Instruções da tarefa: Copie fielmente, do texto sobre a ingestão de sal, o trecho que vai de "Valerá a pena" a "factor isoladamente.".

É difícil reduzir a ingestão de sal a nível comunitário. O desafio deve ser
abordado entre consumidores e produtores e requer uma cooperação da indústria
alimentar. Mais de 80% do excesso de sal consumido, especialmente nos países
desenvolvidos, vem dos alimentos processados e não da adição de sal pelo
consumidor enquanto cozinha. A estratégia de redução da ingestão de sal de 10-
20% anual/bi-anualmente provavelmente não seria detectada pelo paladar e
alcançaria os níveis pretendidos (5-6 g/dia) em aproximadamente cinco anos.
Em vários países, europeus e norte-americanos, têm sido já aplicadas medidas
para reduzir a ingestão de sal das suas populações que, no limite, se reflectem
numa poupança económica considerável.
Valerá a pena esta iniciativa de saúde pública? Pode um diurético, por exemplo,
conferir uma redução da PA da população de forma mais fácil? O efeito anti-
hipertensor de um diurético deve ser ponderado com os seus possíveis efeitos
adversos. Estes não se verificam quando utilizadas doses baixas, contudo, nesse
caso, o efeito terapêutico desejado pode não ser atingido. Assim, os efeitos
adversos dos anti-hipertensores mais usados são significativos em comparação
com a relativa segurança da redução da ingestão salina.
Para a obtenção do valor alvo de PA não basta a correcção da ingestão salina e
parece que a modificação de mais do que um dos seus factores de risco (ex.
alimentação e peso) tem um efeito aditivo em comparação com a modificação de um
factor isoladamente.
Conclusão
A redução da ingestão de sal pode atrasar ou prevenir a incidência ou o
tratamento da HTA em indivíduos normotensos e contribuir para a redução da PA
em hipertensos já a receber terapêutica farmacológica. Há cada vez mais
evidência de que a redução da ingestão salina tem um efeito redutor do risco de
doença CV, em parte pela redução da PA.
Comentário
As referências ao sal vêm desde a antiguidade. Inicialmente usado como
conservante de alimentos, o sal era extremamente valioso e chegou a servir como
forma de pagamento, dando origem à palavra «salário». Hoje em dia a população
reconhece-lhe valor sobretudo por dar sabor aos alimentos.
Esta revisão narrativa permite-nos sumarizar dois pontos. Primeiro, a redução
da ingestão salina tem maior impacto nos valores de PA da população idosa.
Segundo, a redução do consumo de sal implica não só a evicção de adição de sal
«de mesa» mas também de alimentos pré-cozinhados.
A associação entre consumo excessivo de sal e aumento da PA é actualmente bem
reconhecida pela nossa população, em especial quando discutida a saúde dos
idosos. Admitido o excesso de sal como causa de HTA resistente, a diminuição do
consumo deste é referida como uma das principais intervenções nos estilos de
vida.1 Na norma da Direcção-Geral da Saúde «Abordagem terapêutica da
Hipertensão Arterial» são recomendados valores de sal inferiores a 5,8 g/dia.2
Importa contudo questionar como podem os doentes quantificar o sal que ingerem
diariamente.
Conhecendo-se o impacto das doenças cardiovasculares em Portugal, este artigo
reafirma a influência da redução da ingestão salina na diminuição da morbi-
mortalidade destas, por efeito directo para além da redução dos valores
tensionais.
Não ignorando a possibilidade de malefícios por um consumo de sal muito
reduzido, a quantidade mínima de sal necessária ao organismo é a que geralmente
existe nos próprios alimentos.
Em última análise esta problemática requer medidas de saúde pública que
dificultem o acesso da população a alimentos prejudiciais, que a longo prazo
poderão prevenir custos em terapêutica farmacológica e em complicações da HTA.

Material fornecido:
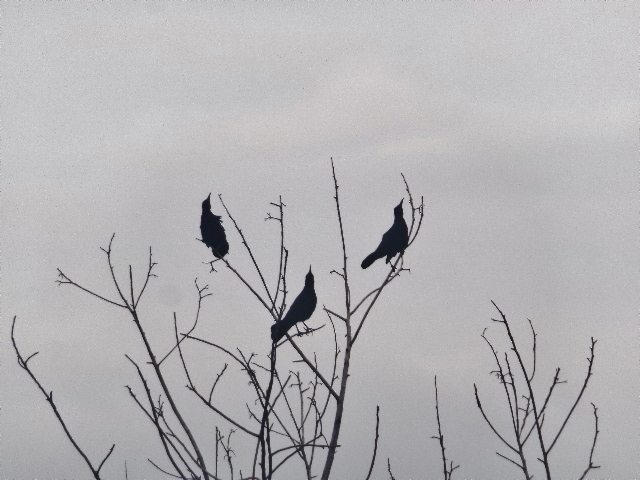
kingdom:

Resposta escrita:
Valerá a pena esta iniciativa de saúde pública? Pode um diurético, por exemplo,
conferir uma redução da PA da população de forma mais fácil? O efeito anti-
hipertensor de um diurético deve ser ponderado com os seus possíveis efeitos
adversos. Estes não se verificam quando utilizadas doses baixas, contudo, nesse
caso, o efeito terapêutico desejado pode não ser atingido. Assim, os efeitos
adversos dos anti-hipertensores mais usados são significativos em comparação
com a relativa segurança da redução da ingestão salina.
Para a obtenção do valor alvo de PA não basta a correcção da ingestão salina e
parece que a modificação de mais do que um dos seus factores de risco (ex.
alimentação e peso) tem um efeito aditivo em comparação com a modificação de um
factor isoladamente.